Ich finde die Geschichte hinter dem Foto äußerst interessant bzw. die Auswirkung dieses Fotos auf die Wahrnemung des Krieges, durch das amerikansiche Volk in der Heimat. Vielen Amerikanern wurde erst das ganze Gräuel und der Schrecken von Nam bewusst als dieses Foto bzw. diese Filmaufnahmen über die heimischen Televisionsgeäte flimmerten. Voher überwog zu grossen Teilen immernoch, obwohl bereits klar sein musste der Krieg sei verloren, der Tenor des amerikanischen Patriotismus beim amerikansichen Volk.
Das Bild bzw. die Aufnahmen haben eine gewisse Faszination, dadurch dass Sie A) eben halt so kalt wirken wie Sie es nunmal tun, Sie so kurz und prägnant eine so grausame Tat abbilden und sich nicht davor verstecken. Ich meine, allein wie die Tat ausgeführt wird! Als würde der Col. eine alltägliche Belanglosigkeit erledigen, wie etwa das Schuhe zuschnüren, Briefe öffnen… Die Aufnahmen zeigen für mich auch wie sehr ein Mensch, welcher längere Zeit einer gewissen Situation wie dem Krieg ausgeliefert ist, dadurch auch abstumpfen kann oder aber gerade erst sogar durch Sie eine Befriedigung erfährt.
Und B) was Medien mit den Menschen anstellen können. Erst durch die offentsichtliche verbildlichung der Gräultaten, des kalten und ungeschmückten Zeigens dessen zu dem zu was der Mensch alles nunmal fähig ist, erfuhren viele Amerikaner das erste mal überhaupt, WIE schlimm Krieg nunmal ist.
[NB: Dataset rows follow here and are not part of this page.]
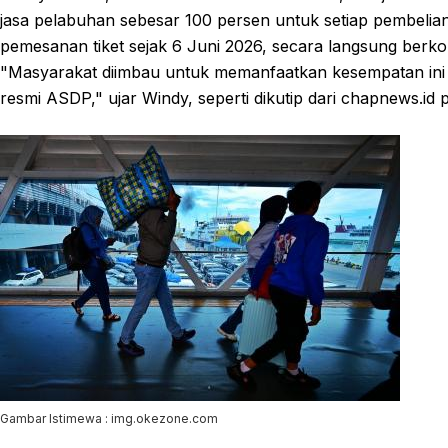
jasa pelabuhan sebesar 100 persen untuk setiap pembelian t
pemesanan tiket sejak 6 Juni 2026, secara langsung berko
"Masyarakat diimbau untuk memanfaatkan kesempatan ini d
resmi ASDP," ujar Windy, seperti dikutip dari chapnews.id 
Gambar Istimewa : img.okezone.com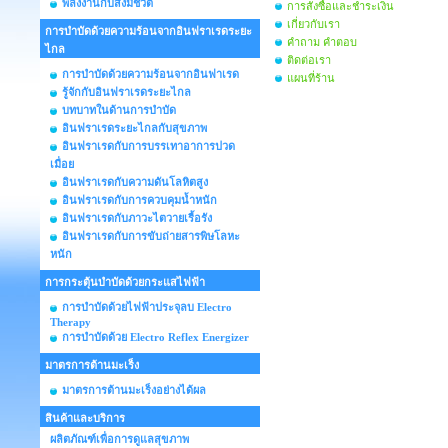
พลังงานกับสิ่งมีชีวิต
การสั่งซื้อและชำระเงิน
เกี่ยวกับเรา
การบำบัดด้วยความร้อนจากอินฟราเรดระยะ
คำถาม คำตอบ
ไกล
ติดต่อเรา
การบำบัดด้วยความร้อนจากอินฟาเรด
แผนที่ร้าน
รู้จักกับอินฟราเรดระยะไกล
บทบาทในด้านการบำบัด
อินฟราเรดระยะไกลกับสุขภาพ
อินฟราเรดกับการบรรเทาอาการปวด
เมื่อย
อินฟราเรดกับความดันโลหิตสูง
อินฟราเรดกับการควบคุมน้ำหนัก
อินฟราเรดกับภาวะไตวายเรื้อรัง
อินฟราเรดกับการขับถ่ายสารพิษโลหะ
หนัก
การกระตุ้นบำบัดด้วยกระแสไฟฟ้า
การบำบัดด้วยไฟฟ้าประจุลบ Electro
Therapy
การบำบัดด้วย Electro Reflex Energizer
มาตรการต้านมะเร็ง
มาตรการต้านมะเร็งอย่างได้ผล
สินค้าและบริการ
ผลิตภัณฑ์เพื่อการดูแลสุขภาพ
Szenarien verdeutlicht zu bekommen die man sich nicht vorstellen kann oder überhaupt erst möchte, und dadurch aber auch etwas zu erfahren, über die Menschheit an sich, über die menschliche Bestie, das Monster in uns, ist einerseits zwar zutiefst schockierend aber andererseits auch die pure Verdeutlichung, Bewusstmachung und Spiegelung dessen was wir nunmal sind: Tiere!
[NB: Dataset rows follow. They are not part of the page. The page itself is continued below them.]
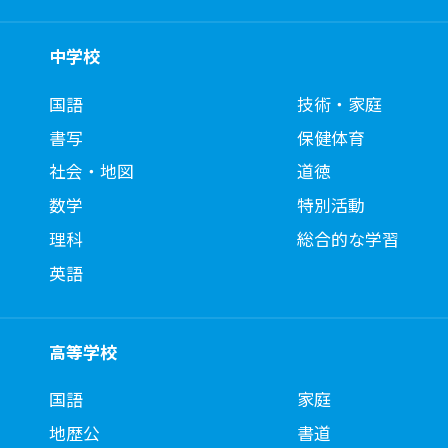
中学校
国語
技術・家庭
書写
保健体育
社会・地図
道徳
数学
特別活動
理科
総合的な学習
英語
高等学校
国語
家庭
地歴公
書道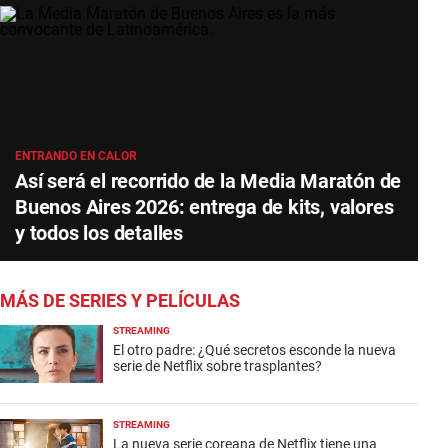
ENTRANDO EN CALOR
Así será el recorrido de la Media Maratón de
Buenos Aires 2026: entrega de kits, valores
y todos los detalles
MÁS DE SERIES Y PELÍCULAS
STREAMING
El otro padre: ¿Qué secretos esconde la nueva
serie de Netflix sobre trasplantes?
STREAMING
La nueva serie coreana de Netflix tiene una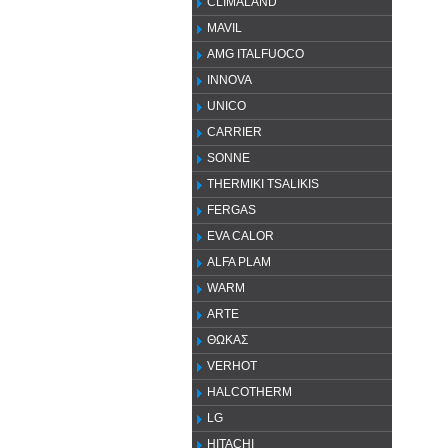
CLIMALAND
MAVIL
AMG ITALFUOCO
INNOVA
UNICO
CARRIER
SONNE
THERMIKI TSALIKIS
FERGAS
EVA CALOR
ALFA PLAM
WARM
ARTE
ΘΩΚΑΣ
VERHOT
HALCOTHERM
LG
HITACHI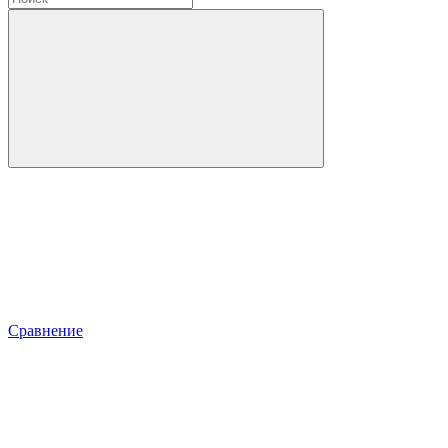
Сравнение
Und zudem finde ich es auch doch äußerst bemerkenswert das man für einen “Schnappschuss” den Pulitzer bekommen kann.
am 12.06.2008 um 01:24
Ich glaube ja das vor allem Emotionen uns zum handeln bewegen – im Guten wie im Bösen – das macht uns eigentlich noch schlimmer als Tiere, denn die handeln wenigstens instinktiv.
Eastwoods “Flag of our Fathers” beschreibt auch ganz gut, was eine einzelne Momentaufnahme so alles bewirken kann. Prinzipell denke ich, dass sich kein Volk auf der Welt so einfach durch Medien manipulieren lässt wie die Amerikaner – ebenfalls im Guten wie im Bösen.